[Selected text]
THE HUMAN FACTOR (Sony Pictures Classics) Oscar-nominated doc The Gatekeepers director Dror Moreh takes a look at the peace process between Israelis and Arabs over the past thirty years through the eyes of American mediators, spending time with all of the key players in the conflict trying to find a solution.
BROTHERS BY BLOOD (Vertical) Jérémie Guez’s revenge thriller, based on Pete Dexter’s novel, stars Joel Kinnaman as Peter Flood, who as an 8-year-old saw his little sister be killed in a reckless driving accident, for which his father sought violent revenge. 30 year later, he’s still trying to deal with his guilt and tries to distance himself from his family crime business and his cousin Michael (Matthias Schoenarts) who has been rising up in the business. In select theaters, and on VOD/Digital.
PG: PSYCHO GOREMAN (RLJfilms/Shudder) Steven Kostanski’s horror-comedy follows siblings Mimi and Luke (Nita-Josee Hanna, Owen Myre), who resurrect an ancient alien overlord who had been entombed million years ago, nicknaming the evil creature “Psycho Goreman” aka PG (Matthew Ninaber), using an amulet to make him obey their wishes. Soon, lots of PG’s friends and foes from across the galaxy realize he’s been released, and they come to Mimi and Luke’s town to resume their battle.  This will also be in select theaters, On Demand and digital.

[Given data]

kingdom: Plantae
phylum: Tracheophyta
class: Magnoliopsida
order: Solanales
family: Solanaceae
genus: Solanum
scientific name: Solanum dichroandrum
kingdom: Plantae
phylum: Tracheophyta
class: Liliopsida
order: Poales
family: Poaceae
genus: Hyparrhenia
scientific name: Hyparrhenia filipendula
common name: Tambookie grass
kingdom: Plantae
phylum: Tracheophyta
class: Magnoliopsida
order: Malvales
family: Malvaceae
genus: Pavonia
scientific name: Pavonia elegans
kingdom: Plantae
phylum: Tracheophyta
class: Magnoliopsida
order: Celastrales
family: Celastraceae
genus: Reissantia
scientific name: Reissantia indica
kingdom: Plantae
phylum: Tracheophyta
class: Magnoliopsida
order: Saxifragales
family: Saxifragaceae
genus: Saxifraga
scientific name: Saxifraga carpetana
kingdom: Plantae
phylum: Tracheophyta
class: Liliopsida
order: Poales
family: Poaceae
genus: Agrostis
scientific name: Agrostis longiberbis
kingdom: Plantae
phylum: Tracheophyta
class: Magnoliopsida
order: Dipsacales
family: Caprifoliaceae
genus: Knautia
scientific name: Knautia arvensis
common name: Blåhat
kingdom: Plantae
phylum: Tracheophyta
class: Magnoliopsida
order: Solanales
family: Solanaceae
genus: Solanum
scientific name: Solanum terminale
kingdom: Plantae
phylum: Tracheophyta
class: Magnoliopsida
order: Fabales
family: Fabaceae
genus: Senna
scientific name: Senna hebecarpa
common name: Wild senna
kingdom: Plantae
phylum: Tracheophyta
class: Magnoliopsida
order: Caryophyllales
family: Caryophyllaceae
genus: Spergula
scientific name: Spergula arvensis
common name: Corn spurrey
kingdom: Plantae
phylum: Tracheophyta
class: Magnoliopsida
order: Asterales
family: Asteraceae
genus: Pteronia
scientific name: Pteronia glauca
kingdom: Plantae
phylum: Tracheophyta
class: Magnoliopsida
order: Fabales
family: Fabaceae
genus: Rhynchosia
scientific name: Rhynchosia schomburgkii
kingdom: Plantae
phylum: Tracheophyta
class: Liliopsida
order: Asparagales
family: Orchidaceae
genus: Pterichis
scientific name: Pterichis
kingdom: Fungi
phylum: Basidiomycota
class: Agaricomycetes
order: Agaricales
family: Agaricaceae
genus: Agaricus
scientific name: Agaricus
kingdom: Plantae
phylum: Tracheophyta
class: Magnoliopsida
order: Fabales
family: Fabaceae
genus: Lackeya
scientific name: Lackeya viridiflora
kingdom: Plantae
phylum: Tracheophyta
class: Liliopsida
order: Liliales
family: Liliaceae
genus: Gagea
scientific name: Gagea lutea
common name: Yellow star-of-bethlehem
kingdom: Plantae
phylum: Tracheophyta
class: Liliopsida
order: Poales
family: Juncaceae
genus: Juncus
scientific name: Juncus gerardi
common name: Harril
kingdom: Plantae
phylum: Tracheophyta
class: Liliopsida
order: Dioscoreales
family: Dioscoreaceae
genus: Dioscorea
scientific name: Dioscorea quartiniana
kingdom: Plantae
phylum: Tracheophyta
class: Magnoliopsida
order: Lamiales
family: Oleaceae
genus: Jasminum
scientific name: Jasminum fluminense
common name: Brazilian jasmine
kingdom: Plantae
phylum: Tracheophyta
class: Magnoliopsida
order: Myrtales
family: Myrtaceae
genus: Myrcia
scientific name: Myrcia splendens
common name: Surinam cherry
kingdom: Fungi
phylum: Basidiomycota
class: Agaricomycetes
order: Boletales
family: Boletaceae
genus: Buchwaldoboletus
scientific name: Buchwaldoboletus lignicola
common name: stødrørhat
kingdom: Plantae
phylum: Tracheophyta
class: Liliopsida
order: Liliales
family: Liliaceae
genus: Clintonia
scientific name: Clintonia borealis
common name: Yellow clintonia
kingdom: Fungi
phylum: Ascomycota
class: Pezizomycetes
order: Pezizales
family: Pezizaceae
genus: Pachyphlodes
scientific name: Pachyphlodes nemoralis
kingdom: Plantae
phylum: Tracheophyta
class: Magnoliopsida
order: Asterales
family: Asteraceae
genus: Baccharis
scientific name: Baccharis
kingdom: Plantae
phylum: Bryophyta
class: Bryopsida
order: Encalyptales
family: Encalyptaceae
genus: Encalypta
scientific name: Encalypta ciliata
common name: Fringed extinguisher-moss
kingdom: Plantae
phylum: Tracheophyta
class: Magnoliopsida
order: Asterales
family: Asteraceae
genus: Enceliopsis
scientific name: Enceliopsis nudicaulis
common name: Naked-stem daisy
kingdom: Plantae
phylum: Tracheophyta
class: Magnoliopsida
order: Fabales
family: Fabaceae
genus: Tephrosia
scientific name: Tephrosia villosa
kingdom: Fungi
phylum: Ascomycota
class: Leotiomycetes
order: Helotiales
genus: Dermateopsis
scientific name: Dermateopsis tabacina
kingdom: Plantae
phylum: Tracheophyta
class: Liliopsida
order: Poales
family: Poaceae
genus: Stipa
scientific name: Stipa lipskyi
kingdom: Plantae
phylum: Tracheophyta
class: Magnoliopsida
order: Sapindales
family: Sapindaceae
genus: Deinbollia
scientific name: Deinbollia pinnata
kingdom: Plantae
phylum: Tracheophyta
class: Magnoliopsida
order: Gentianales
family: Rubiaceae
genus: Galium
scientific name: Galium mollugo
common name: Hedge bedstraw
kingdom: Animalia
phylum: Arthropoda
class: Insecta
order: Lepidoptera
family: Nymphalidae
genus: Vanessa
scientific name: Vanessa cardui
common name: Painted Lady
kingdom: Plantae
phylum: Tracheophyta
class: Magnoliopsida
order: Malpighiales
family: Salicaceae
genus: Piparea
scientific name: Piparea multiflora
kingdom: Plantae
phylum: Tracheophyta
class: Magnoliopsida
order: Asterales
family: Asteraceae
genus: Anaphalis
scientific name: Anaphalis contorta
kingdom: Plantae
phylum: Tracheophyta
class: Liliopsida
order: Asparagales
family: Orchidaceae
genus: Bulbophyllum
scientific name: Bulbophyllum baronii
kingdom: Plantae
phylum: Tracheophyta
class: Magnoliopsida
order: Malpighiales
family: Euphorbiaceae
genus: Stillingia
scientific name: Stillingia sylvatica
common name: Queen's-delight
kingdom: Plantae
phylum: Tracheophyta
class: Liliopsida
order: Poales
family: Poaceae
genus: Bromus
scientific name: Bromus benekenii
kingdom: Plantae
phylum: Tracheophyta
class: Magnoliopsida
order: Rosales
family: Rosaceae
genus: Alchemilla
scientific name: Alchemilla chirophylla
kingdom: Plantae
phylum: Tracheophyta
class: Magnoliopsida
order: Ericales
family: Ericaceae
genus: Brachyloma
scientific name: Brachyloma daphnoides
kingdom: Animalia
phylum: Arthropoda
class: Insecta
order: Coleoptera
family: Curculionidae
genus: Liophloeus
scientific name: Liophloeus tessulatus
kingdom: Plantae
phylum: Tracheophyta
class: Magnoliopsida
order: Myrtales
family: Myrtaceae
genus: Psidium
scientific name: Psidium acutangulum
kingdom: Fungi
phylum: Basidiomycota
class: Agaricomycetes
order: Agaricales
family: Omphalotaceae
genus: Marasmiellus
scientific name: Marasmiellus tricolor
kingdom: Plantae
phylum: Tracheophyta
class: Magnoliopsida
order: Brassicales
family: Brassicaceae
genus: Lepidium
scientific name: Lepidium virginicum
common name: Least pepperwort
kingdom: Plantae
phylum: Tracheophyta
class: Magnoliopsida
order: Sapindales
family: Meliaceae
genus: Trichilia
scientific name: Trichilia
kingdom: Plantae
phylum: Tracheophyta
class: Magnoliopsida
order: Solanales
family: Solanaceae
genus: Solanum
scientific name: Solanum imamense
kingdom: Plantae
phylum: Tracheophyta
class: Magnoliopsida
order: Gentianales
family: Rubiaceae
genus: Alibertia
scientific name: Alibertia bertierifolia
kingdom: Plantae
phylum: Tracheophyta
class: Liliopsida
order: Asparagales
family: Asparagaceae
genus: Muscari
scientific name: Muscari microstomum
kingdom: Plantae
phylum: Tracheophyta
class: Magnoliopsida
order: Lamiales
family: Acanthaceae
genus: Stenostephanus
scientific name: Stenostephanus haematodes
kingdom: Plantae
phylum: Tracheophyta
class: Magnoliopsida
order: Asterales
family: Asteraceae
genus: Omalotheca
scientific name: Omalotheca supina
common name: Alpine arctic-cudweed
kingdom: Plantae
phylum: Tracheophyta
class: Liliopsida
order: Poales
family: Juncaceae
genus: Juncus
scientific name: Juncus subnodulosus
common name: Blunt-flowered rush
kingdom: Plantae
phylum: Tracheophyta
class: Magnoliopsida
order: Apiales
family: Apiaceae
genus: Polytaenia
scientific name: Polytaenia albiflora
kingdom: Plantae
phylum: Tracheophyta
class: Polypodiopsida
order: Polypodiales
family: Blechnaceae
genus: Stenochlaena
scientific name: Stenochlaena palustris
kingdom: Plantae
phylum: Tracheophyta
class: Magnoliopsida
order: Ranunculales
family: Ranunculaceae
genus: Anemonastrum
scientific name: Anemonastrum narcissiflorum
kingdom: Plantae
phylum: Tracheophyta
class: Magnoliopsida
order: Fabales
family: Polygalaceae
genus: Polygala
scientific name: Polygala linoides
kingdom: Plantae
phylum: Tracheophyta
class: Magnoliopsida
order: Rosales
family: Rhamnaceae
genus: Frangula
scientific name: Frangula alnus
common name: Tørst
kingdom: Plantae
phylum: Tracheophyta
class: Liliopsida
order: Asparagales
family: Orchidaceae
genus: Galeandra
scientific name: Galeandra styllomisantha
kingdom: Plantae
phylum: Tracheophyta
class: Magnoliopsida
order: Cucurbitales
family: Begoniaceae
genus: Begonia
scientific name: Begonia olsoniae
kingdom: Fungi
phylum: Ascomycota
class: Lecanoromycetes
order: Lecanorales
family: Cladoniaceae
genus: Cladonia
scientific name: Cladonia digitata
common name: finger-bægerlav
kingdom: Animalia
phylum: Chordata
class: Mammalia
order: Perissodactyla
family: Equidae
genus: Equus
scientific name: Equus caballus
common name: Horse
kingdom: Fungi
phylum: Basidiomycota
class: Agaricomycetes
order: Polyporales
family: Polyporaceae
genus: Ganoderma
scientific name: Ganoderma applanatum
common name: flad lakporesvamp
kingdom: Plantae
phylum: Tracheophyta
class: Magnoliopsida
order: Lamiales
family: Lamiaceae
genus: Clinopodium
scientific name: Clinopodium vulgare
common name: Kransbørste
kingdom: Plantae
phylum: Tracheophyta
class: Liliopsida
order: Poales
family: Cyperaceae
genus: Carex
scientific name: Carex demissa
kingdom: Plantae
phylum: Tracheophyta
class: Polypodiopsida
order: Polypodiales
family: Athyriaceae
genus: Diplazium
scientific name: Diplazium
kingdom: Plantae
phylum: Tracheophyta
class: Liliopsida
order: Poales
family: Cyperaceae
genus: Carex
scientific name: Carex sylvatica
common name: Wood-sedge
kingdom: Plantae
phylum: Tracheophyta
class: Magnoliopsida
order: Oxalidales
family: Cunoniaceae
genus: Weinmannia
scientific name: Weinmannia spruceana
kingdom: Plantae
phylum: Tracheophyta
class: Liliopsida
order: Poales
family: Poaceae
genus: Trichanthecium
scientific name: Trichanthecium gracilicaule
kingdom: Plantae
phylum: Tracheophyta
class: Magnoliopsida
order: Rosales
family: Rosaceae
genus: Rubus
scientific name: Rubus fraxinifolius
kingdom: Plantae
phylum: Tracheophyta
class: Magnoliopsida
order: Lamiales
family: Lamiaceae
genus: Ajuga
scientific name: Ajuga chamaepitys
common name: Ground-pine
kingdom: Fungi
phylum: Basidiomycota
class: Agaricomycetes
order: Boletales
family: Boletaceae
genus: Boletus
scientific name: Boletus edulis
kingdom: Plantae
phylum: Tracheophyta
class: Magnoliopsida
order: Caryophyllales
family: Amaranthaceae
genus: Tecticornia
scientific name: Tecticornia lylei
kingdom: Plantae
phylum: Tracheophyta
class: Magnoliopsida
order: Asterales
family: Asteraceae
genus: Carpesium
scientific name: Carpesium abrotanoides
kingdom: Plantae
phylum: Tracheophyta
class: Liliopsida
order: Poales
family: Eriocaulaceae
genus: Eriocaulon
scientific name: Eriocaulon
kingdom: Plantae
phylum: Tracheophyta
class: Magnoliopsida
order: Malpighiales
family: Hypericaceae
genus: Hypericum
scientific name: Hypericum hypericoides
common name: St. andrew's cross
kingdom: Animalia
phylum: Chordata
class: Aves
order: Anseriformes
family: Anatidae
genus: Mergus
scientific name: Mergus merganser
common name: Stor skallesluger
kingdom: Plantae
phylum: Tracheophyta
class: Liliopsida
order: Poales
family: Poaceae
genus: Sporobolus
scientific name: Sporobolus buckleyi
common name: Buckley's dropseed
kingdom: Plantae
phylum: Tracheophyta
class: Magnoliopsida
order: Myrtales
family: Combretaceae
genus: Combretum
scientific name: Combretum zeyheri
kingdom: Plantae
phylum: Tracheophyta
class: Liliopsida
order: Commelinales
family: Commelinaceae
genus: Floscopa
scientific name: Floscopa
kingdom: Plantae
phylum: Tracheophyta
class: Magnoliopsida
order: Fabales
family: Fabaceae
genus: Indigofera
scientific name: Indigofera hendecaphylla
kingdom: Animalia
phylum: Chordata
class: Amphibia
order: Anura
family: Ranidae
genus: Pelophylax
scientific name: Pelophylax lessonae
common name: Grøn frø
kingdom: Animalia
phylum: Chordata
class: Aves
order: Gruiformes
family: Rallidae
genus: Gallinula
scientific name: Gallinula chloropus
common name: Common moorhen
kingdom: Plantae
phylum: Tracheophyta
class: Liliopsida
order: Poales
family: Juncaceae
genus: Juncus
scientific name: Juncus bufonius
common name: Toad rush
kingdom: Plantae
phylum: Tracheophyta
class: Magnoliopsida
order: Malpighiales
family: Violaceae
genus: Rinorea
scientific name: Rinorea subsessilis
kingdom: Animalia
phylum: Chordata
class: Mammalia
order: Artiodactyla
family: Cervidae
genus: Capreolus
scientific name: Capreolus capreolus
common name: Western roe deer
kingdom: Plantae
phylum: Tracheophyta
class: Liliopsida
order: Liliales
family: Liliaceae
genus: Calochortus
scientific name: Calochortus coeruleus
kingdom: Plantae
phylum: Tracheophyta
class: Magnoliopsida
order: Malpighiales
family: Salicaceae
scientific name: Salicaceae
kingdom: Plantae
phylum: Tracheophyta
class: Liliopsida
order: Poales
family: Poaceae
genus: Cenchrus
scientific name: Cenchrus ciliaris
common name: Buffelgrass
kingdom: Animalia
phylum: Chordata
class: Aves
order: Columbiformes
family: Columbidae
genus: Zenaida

[Activity 1]
Decide whether each statement below agrees with the film descriptions. For each one, answer yes or no and quote the words from the film descriptions that settle it.
(a) The Human Factor is from Sony Pictures Classics.
(b) In Brothers by Blood, Joel Kinnaman plays the cousin Michael.
(c) Psycho Goreman will be available On Demand.
[Activity 2] According to the film descriptions, whose novel is Brothers by Blood based on?
[Activity 3] Go on with the film descriptions from the point where they stop.

[Expected answer 1]
(a) Yes: "THE HUMAN FACTOR (Sony Pictures Classics)"
(b) No: "stars Joel Kinnaman as Peter Flood"
(c) Yes: "This will also be in select theaters, On Demand and digital."

[Expected answer 2] Pete Dexter's novel.

[Expected answer 3]
BORN A CHAMPION (Lionsgate)  (NEW ADDITION!) Dennis Quaid and Sean Patrick Flanery (The Boondock Saints) star in this mixed martial arts film directed by Alex Ranarivelo (American Wrestler: The Wizard) that hits select theaters, digital, and On Demand today before being released on Blu-Ray and DVD on Tuesday, January 26. Flannery plays fighting legend Mickey Kelly, who lost a blood-soaked jujitsu match in Dubai only to learn many years later, that his opponent cheated, so he has to get in shape for a revenge match.
Digital/VOD/Virtual Cinema:
IDENTIFYING FEATURES (Kino Lorber)  (NEW ADDITION!) Having just won the Gotham Award for Best International Feature on Monday (after winning the audience and screenplay awards in the World Cinema category at Sundance last year), Fernanda Valadez’s Mexican border thriller will be released on Kino Marquee and via various virtual cinemas nationwide. It stars Mercedes Hernandez as middle-aged Magdalena, who has lost contact with her son after he’s left their town to cross the border into the U.S. to find work. She ends up following on an equally dangerous journey to find him while a young man named Miguel (David Illescas), recently deported back to Mexico crosses paths with her. 
ATLANTIS (Grasshopper) Ukraine’s Oscar selection is this film from Valentyn Vasyanovych  set in a desolate post-war Ukraine where former soldier Sergiy delivers the rare resource of water and volunteers his time to recover the dead bodies of fellow soldiers in hopes of healing. This will open exclusively in Metrograph’s Virtual Cinema system Friday.
NOTTURNO (Super) (NEW ADDITION!) Gianfranco (Fire at Sea) Rosi’s new documentary is Italy’s entry to the Oscars, as the filmmaker spent three years on the borders of Iraq, Kurdistan, Syria and Lebanon capturing the day every day life that follows the tragedy of the dictatorships and civil wars within those countries.  It will get an exclusive virtual cinema launch today and then be available on Hulu and On Demand starting Jan. 29.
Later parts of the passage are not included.